▸ **Datenauszug**
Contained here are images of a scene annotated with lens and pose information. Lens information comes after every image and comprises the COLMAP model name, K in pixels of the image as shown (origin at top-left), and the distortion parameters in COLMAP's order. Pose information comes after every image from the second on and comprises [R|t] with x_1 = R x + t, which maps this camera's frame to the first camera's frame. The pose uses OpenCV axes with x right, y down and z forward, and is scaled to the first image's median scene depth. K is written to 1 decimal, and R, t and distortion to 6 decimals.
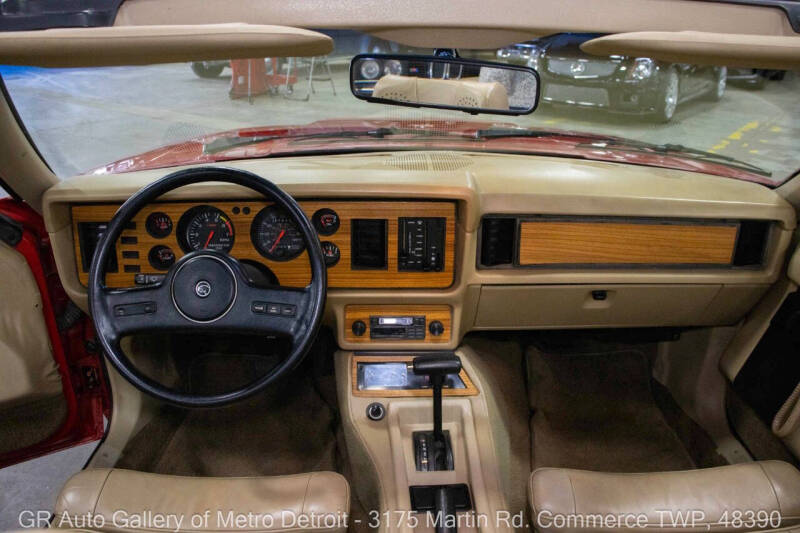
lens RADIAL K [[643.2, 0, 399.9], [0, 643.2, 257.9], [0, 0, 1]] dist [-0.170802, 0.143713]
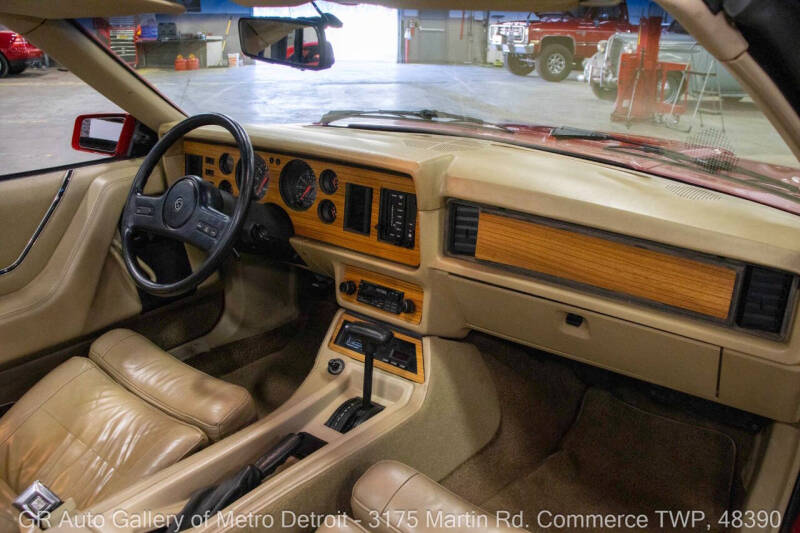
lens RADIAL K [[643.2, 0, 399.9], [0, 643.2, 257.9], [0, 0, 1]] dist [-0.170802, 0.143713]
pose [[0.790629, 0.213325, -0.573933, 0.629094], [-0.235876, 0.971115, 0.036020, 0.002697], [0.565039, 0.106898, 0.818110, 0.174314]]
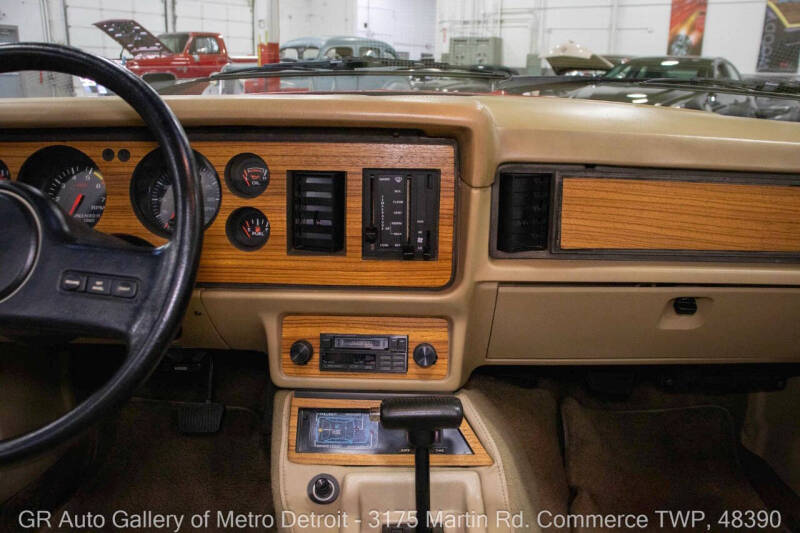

▸ **Aufgabenstellung**
Tausche in diesen Zeilen „scene“ gegen „setting“ aus und gib sie sonst unverändert wieder. Lass die Bilder in deiner Antwort weg.

▸ **Lösung der Aufgabe**
Contained here are images of a setting annotated with lens and pose information. Lens information comes after every image and comprises the COLMAP model name, K in pixels of the image as shown (origin at top-left), and the distortion parameters in COLMAP's order. Pose information comes after every image from the second on and comprises [R|t] with x_1 = R x + t, which maps this camera's frame to the first camera's frame. The pose uses OpenCV axes with x right, y down and z forward, and is scaled to the first image's median setting depth. K is written to 1 decimal, and R, t and distortion to 6 decimals.
lens RADIAL K [[643.2, 0, 399.9], [0, 643.2, 257.9], [0, 0, 1]] dist [-0.170802, 0.143713]
lens RADIAL K [[643.2, 0, 399.9], [0, 643.2, 257.9], [0, 0, 1]] dist [-0.170802, 0.143713]
pose [[0.790629, 0.213325, -0.573933, 0.629094], [-0.235876, 0.971115, 0.036020, 0.002697], [0.565039, 0.106898, 0.818110, 0.174314]]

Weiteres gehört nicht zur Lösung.